Beevers and the rest of The Hendon Mob were invited by Nic Szeremeta to appear in the brand new Late Night Poker television series, and supported the then-questionable idea of using a hole cam to make poker into a spectator sport. Beevers appeared in all 6 series of the show, and is tied with Dave Colclough for a record 10 appearances. Beevers made the Grand Final in seasons 1, 4 and 5.

Beevers was the first member of The Hendon Mob to cash in a World Series of Poker (WSOP) event, placing 14th in the $2,500 pot limit Texas hold 'em event in the 1996 World Series of Poker.

Beevers also finished as the runner-up both to Jimmy White in the 2003 Poker Million and to Xuyen Pham in The Gaming Club World Poker Championship. He also finished on the TV bubble of the World Poker Tour (WPT) season 3 championship and finished in the money of the 2005 WSOP $10,000 no limit hold'em main event.

His major titles include:
- £2500 No Limit Hold'em, Great British Poker Tour – Grand Final 2007
- Hold'em 100, 2000
- £200 pot limit Omaha, British Open 2002
- €1,000 no limit hold'em, Irish Open 2003
- £300 pot limit hold'em, Poker Classics 2003
- $5,000 no limit hold'em, Four Queens Poker Classic 2004
- Poker Nations Cup 2006 and 2008
- 2007 Poker Million

As of 2009, his total live tournament winnings exceed $2,400,000.

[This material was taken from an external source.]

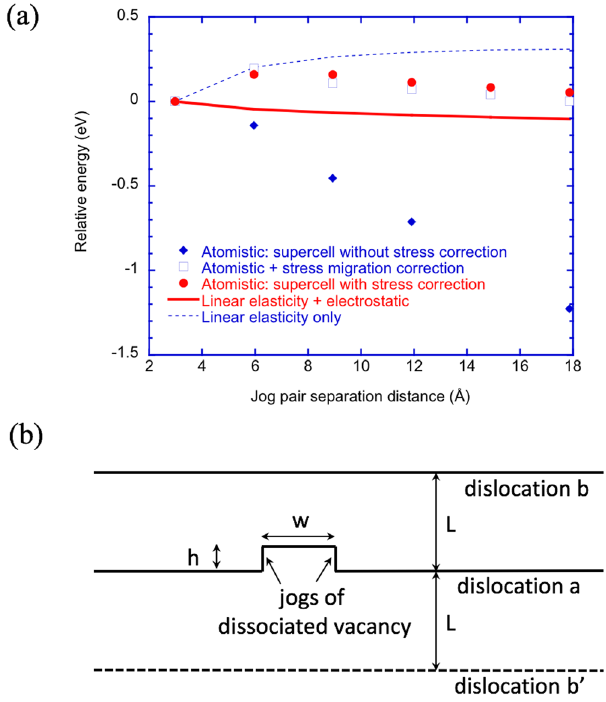
Figure 2. ( a ) The calculated atomistic energies of the dissociated vacancy as a function of separation of the two jogs in MgO (blue filled diamond symbols - supercell without stress correction; red filled sphere symbols - supercell with stress correction; blue square symbols - the case of supercell without stress correction plus stress migration energies). The continuous line corresponds to a model with electrostatics (charged jogs) while the dotted-line corresponds to model results without electrostatic contributions (neutral jogs). ( b ) Schematic of the dislocation model used to calculate the energetics of the dissociated vacancy as a function of jog-jog separation w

He is sponsored by Full Tilt Poker.

Beevers has written over 40 articles on The Hendon Mob's website, the introduction to the European edition of Michael Kaplan's book Aces and Kings (ISBN 1-84529-298-7) and two poker lessons for Matthew Hilger's website internettexasholdem.com.

==Personal life==
Beevers' nickname "The Elegance" originates from the lifestyle he has been able to live through his poker winnings. He drives a Porsche 911 with the personalised number-plate Joe 911. In fact, Beevers is the only member of The Hendon Mob who kept his original nickname given by Victoria Coren in the first article on them, in the Evening Standard in September 2000. He is a season ticket holder at West Ham United F.C.

Beevers lives in Hendon with his wife Claire, whom he married at the Bellagio in Las Vegas, Nevada at the conclusion of the 2005 WSOP. He has twin daughters, born 21 February 2006, named Millie and Lola.